The line with "-- Example: enable", the line with "The simplest way", and all lines between them in the material below: return these exactly, and no others.

++++ RECORDS FOR PROCESSING ++++

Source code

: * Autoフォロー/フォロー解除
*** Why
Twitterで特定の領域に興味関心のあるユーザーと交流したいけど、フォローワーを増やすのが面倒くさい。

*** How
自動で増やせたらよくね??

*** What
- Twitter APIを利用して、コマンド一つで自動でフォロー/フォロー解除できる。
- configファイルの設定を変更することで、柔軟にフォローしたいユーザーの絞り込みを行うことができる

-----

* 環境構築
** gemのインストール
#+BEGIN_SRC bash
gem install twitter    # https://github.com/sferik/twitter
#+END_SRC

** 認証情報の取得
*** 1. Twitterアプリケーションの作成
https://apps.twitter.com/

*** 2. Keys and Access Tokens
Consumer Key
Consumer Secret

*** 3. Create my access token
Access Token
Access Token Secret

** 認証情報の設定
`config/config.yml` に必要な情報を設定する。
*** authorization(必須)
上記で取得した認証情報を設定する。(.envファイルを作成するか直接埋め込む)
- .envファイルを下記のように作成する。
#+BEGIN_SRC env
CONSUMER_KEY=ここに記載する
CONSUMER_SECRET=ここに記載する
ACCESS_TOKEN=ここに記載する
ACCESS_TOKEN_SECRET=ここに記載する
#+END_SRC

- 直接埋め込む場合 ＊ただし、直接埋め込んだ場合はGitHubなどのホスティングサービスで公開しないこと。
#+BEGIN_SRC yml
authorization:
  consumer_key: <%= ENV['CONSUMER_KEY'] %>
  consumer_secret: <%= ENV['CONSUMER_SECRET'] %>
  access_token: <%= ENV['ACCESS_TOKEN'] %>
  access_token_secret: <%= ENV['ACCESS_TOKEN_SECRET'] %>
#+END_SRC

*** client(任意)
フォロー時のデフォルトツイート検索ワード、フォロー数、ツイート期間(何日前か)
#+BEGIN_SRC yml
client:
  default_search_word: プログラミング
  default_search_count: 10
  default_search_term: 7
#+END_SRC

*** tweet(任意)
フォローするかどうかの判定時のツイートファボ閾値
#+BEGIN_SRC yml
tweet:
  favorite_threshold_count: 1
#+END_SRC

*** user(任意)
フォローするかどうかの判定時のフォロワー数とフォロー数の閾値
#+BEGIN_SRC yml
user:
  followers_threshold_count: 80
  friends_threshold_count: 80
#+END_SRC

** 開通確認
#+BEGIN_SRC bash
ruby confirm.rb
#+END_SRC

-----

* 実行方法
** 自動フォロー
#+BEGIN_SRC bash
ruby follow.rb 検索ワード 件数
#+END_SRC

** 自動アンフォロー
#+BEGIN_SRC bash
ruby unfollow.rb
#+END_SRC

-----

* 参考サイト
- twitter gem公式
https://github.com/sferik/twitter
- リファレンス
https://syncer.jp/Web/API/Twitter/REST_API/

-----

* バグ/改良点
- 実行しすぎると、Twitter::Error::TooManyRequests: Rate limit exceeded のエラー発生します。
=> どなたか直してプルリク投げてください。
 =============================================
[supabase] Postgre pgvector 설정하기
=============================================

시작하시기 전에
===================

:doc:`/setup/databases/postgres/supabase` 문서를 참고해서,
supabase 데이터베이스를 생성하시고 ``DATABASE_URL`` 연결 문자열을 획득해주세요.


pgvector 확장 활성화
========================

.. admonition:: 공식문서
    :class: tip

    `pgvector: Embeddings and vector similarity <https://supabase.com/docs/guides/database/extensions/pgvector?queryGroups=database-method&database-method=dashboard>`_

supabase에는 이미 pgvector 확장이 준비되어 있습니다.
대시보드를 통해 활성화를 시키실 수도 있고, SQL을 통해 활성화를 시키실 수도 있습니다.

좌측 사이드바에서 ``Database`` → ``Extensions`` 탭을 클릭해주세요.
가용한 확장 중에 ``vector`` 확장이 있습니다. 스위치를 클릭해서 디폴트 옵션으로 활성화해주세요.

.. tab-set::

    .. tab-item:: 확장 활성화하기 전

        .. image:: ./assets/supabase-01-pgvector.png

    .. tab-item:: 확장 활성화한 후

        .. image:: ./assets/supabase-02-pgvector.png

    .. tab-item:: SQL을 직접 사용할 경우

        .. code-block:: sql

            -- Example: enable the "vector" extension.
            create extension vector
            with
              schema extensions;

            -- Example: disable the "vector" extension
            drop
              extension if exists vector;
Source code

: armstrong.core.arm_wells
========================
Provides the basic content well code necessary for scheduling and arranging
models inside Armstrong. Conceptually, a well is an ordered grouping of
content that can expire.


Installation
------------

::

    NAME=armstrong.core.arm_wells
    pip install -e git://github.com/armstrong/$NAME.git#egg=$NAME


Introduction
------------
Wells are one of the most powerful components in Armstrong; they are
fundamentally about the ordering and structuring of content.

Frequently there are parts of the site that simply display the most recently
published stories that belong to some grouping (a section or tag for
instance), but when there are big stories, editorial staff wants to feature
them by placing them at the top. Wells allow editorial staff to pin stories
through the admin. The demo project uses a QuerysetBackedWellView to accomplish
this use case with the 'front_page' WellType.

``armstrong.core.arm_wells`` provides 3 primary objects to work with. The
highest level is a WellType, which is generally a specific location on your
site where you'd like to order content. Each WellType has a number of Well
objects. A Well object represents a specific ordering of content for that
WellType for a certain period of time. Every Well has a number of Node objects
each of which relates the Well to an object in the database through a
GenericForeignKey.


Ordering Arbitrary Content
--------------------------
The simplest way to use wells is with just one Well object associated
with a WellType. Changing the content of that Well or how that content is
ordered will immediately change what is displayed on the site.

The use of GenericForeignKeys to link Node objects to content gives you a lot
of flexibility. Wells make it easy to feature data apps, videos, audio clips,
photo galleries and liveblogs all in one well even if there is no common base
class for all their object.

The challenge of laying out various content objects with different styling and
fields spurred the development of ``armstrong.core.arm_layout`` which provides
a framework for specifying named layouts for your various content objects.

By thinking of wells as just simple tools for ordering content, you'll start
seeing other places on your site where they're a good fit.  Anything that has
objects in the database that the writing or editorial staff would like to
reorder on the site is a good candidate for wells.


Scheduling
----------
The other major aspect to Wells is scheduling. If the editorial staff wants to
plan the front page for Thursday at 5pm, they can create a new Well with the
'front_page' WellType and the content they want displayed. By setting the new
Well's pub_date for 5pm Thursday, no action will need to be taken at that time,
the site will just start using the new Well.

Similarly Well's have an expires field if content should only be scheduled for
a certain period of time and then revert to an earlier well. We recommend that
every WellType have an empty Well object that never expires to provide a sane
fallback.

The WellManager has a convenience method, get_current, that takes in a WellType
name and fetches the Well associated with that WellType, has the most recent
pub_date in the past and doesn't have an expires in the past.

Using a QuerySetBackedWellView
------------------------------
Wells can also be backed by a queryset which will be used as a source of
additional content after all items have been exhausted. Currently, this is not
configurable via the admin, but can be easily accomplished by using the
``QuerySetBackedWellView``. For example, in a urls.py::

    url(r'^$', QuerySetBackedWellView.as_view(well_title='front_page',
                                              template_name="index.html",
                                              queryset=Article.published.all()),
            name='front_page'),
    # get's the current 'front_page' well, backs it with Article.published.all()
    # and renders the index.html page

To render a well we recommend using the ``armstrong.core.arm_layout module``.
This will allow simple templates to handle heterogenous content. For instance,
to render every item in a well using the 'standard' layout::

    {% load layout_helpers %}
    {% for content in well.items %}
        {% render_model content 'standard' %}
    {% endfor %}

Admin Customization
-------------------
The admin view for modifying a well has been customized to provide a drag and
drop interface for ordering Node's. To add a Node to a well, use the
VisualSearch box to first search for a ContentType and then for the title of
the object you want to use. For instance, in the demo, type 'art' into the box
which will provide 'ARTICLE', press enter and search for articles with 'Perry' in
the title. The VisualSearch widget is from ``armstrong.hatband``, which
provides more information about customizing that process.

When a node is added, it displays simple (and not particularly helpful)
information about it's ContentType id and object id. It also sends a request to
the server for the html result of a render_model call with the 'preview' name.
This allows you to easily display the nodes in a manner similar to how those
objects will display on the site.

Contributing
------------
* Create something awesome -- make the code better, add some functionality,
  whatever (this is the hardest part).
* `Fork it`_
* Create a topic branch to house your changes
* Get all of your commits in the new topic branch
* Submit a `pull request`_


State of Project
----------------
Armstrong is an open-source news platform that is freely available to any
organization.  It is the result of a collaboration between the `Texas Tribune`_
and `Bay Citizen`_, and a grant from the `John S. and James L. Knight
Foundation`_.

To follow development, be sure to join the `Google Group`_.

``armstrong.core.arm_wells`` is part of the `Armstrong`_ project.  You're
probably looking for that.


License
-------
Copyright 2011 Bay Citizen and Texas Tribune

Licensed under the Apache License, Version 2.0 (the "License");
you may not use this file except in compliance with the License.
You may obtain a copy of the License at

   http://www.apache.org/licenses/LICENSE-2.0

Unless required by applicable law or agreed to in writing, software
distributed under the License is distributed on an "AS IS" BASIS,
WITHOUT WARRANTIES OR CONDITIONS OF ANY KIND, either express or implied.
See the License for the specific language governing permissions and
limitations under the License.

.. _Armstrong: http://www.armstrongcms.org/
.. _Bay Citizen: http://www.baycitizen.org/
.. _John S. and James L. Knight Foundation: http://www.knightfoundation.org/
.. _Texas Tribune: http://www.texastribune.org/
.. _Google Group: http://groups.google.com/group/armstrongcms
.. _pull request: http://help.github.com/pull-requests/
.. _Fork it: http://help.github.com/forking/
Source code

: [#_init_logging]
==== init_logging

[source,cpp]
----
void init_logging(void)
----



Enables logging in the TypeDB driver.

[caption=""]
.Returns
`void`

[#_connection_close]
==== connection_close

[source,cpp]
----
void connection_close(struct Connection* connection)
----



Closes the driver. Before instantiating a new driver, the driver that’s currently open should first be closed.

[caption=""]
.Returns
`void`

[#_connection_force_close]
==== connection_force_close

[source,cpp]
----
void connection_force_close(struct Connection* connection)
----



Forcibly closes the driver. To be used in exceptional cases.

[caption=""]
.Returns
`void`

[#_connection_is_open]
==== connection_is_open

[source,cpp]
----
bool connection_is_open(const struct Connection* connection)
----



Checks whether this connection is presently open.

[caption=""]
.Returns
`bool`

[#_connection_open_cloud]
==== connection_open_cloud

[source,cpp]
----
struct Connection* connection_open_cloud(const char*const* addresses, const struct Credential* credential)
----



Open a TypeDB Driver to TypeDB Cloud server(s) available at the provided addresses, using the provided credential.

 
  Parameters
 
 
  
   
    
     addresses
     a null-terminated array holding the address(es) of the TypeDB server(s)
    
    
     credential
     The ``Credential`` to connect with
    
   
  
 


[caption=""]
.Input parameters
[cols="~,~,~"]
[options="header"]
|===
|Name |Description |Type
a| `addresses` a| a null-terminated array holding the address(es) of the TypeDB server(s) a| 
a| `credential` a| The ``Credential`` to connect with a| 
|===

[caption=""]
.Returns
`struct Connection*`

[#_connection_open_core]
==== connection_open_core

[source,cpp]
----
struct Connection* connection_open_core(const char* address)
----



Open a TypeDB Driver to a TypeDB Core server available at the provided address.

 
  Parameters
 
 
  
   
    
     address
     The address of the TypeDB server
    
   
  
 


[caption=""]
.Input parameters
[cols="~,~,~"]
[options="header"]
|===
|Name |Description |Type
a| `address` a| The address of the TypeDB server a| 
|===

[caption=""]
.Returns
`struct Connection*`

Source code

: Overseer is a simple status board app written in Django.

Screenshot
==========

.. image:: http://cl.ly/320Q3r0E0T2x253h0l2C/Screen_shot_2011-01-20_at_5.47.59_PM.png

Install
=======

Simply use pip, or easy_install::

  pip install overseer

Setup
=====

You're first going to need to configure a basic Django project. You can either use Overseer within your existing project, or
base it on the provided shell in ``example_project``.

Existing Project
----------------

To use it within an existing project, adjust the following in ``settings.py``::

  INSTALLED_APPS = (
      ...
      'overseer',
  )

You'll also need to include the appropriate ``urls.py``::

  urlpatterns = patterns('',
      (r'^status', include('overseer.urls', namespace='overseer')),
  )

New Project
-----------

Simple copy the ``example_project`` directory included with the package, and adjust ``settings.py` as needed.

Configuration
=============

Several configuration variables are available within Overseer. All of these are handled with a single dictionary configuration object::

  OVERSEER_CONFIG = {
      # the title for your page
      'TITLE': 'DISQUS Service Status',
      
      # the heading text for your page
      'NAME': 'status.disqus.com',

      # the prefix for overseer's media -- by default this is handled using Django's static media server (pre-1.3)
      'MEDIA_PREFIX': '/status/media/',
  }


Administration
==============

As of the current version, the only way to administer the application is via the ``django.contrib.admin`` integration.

++++

▸ **RESPONSE BOX**:
            -- Example: enable the "vector" extension.
            create extension vector
            with
              schema extensions;

            -- Example: disable the "vector" extension
            drop
              extension if exists vector;
Source code

: armstrong.core.arm_wells
========================
Provides the basic content well code necessary for scheduling and arranging
models inside Armstrong. Conceptually, a well is an ordered grouping of
content that can expire.


Installation
------------

::

    NAME=armstrong.core.arm_wells
    pip install -e git://github.com/armstrong/$NAME.git#egg=$NAME


Introduction
------------
Wells are one of the most powerful components in Armstrong; they are
fundamentally about the ordering and structuring of content.

Frequently there are parts of the site that simply display the most recently
published stories that belong to some grouping (a section or tag for
instance), but when there are big stories, editorial staff wants to feature
them by placing them at the top. Wells allow editorial staff to pin stories
through the admin. The demo project uses a QuerysetBackedWellView to accomplish
this use case with the 'front_page' WellType.

``armstrong.core.arm_wells`` provides 3 primary objects to work with. The
highest level is a WellType, which is generally a specific location on your
site where you'd like to order content. Each WellType has a number of Well
objects. A Well object represents a specific ordering of content for that
WellType for a certain period of time. Every Well has a number of Node objects
each of which relates the Well to an object in the database through a
GenericForeignKey.


Ordering Arbitrary Content
--------------------------
The simplest way to use wells is with just one Well object associated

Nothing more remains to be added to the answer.